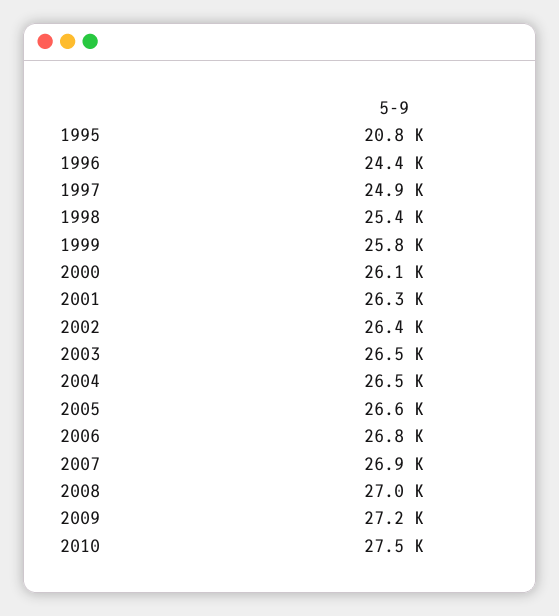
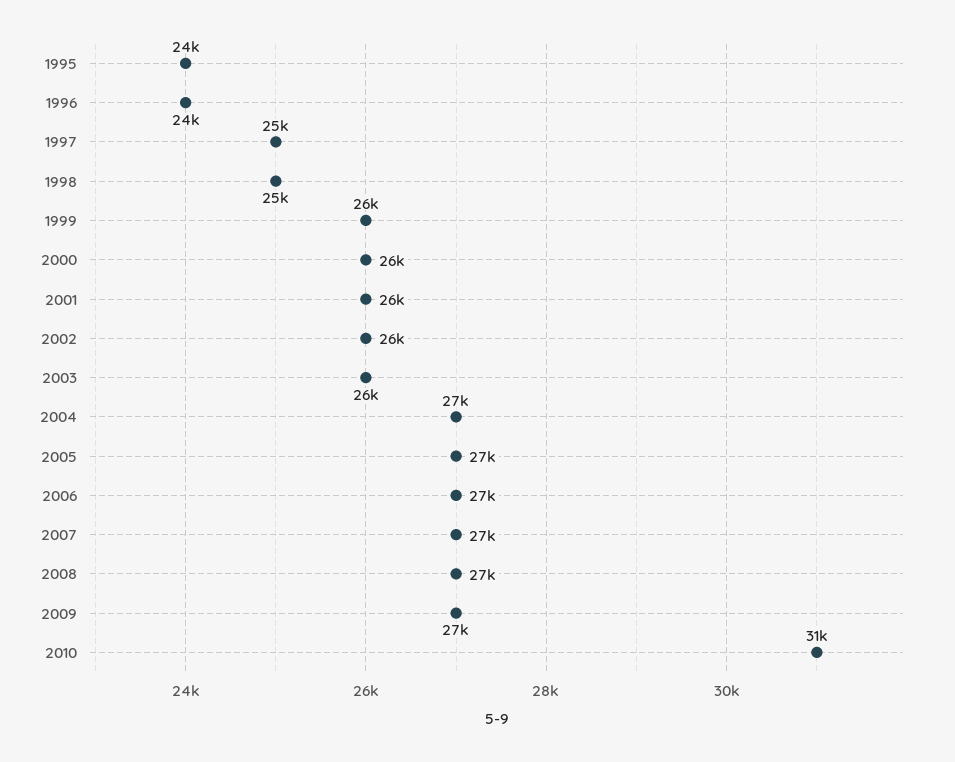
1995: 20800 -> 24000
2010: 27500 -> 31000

# # # # #

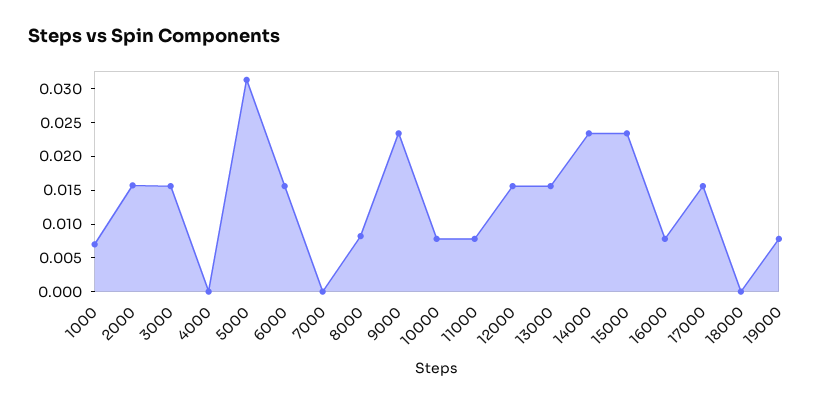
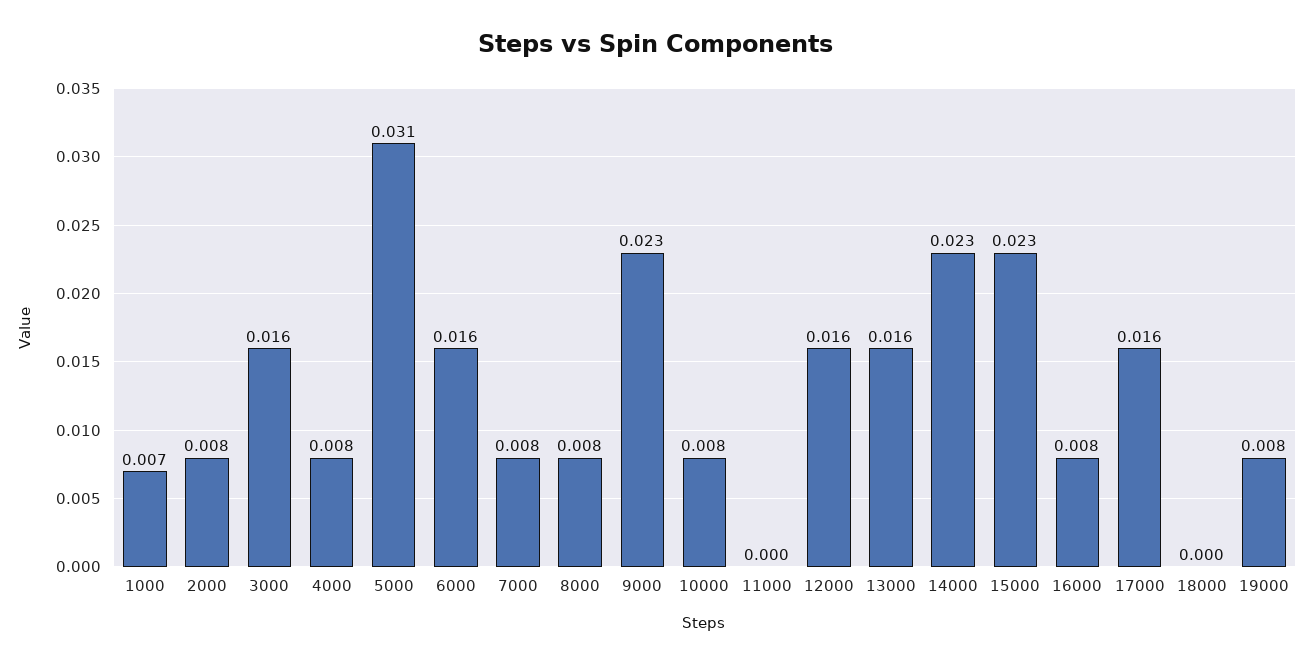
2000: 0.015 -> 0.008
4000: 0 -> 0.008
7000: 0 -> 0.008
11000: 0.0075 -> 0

# # # # #

* [Description of the task] Above are the records; copy exactly the lines from the line with "2000: 0.015 -> 0.008" through the line with "11000: 0.0075 -> 0", both included.

* [Answer to this task]
2000: 0.015 -> 0.008
4000: 0 -> 0.008
7000: 0 -> 0.008
11000: 0.0075 -> 0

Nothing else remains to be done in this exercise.